= Exercise goal =
Please write each entry out again exactly as shown.

Transcribed page contents:
■ ■ ■ ■
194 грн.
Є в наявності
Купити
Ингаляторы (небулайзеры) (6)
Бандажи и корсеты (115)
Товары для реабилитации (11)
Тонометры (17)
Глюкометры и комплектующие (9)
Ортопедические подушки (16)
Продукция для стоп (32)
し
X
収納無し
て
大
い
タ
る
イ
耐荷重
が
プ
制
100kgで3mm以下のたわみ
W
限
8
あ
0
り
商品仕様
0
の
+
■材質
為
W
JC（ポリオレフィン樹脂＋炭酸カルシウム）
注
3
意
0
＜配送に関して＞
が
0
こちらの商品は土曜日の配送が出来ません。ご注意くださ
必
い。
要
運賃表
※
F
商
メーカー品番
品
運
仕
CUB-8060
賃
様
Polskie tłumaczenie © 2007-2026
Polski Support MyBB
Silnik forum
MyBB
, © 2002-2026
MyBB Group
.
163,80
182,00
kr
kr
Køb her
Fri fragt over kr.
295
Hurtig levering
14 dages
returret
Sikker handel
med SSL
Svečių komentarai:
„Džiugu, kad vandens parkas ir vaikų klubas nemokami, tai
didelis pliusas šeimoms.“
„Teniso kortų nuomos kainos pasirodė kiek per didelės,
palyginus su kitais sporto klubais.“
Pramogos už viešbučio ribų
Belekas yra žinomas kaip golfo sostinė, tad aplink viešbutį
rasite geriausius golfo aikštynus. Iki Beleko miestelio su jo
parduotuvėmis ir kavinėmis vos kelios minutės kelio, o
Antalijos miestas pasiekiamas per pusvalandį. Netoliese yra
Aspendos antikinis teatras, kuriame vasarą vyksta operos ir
■ ■ ■ ■
= The answer =
194 грн.
Є в наявності
Купити
Ингаляторы (небулайзеры) (6)
Бандажи и корсеты (115)
Товары для реабилитации (11)
Тонометры (17)
Глюкометры и комплектующие (9)
Ортопедические подушки (16)
Продукция для стоп (32)
し
X
収納無し
て
大
い
タ
る
イ
耐荷重
が
プ
制
100kgで3mm以下のたわみ
W
限
8
あ
0
り
商品仕様
0
の
+
■材質
為
W
JC（ポリオレフィン樹脂＋炭酸カルシウム）
注
3
意
0
＜配送に関して＞
が
0
こちらの商品は土曜日の配送が出来ません。ご注意くださ
必
い。
要
運賃表
※
F
商
メーカー品番
品
運
仕
CUB-8060
賃
様
Polskie tłumaczenie © 2007-2026
Polski Support MyBB
Silnik forum
MyBB
, © 2002-2026
MyBB Group
.
163,80
182,00
kr
kr
Køb her
Fri fragt over kr.
295
Hurtig levering
14 dages
returret
Sikker handel
med SSL
Svečių komentarai:
„Džiugu, kad vandens parkas ir vaikų klubas nemokami, tai
didelis pliusas šeimoms.“
„Teniso kortų nuomos kainos pasirodė kiek per didelės,
palyginus su kitais sporto klubais.“
Pramogos už viešbučio ribų
Belekas yra žinomas kaip golfo sostinė, tad aplink viešbutį
rasite geriausius golfo aikštynus. Iki Beleko miestelio su jo
parduotuvėmis ir kavinėmis vos kelios minutės kelio, o
Antalijos miestas pasiekiamas per pusvalandį. Netoliese yra
Aspendos antikinis teatras, kuriame vasarą vyksta operos ir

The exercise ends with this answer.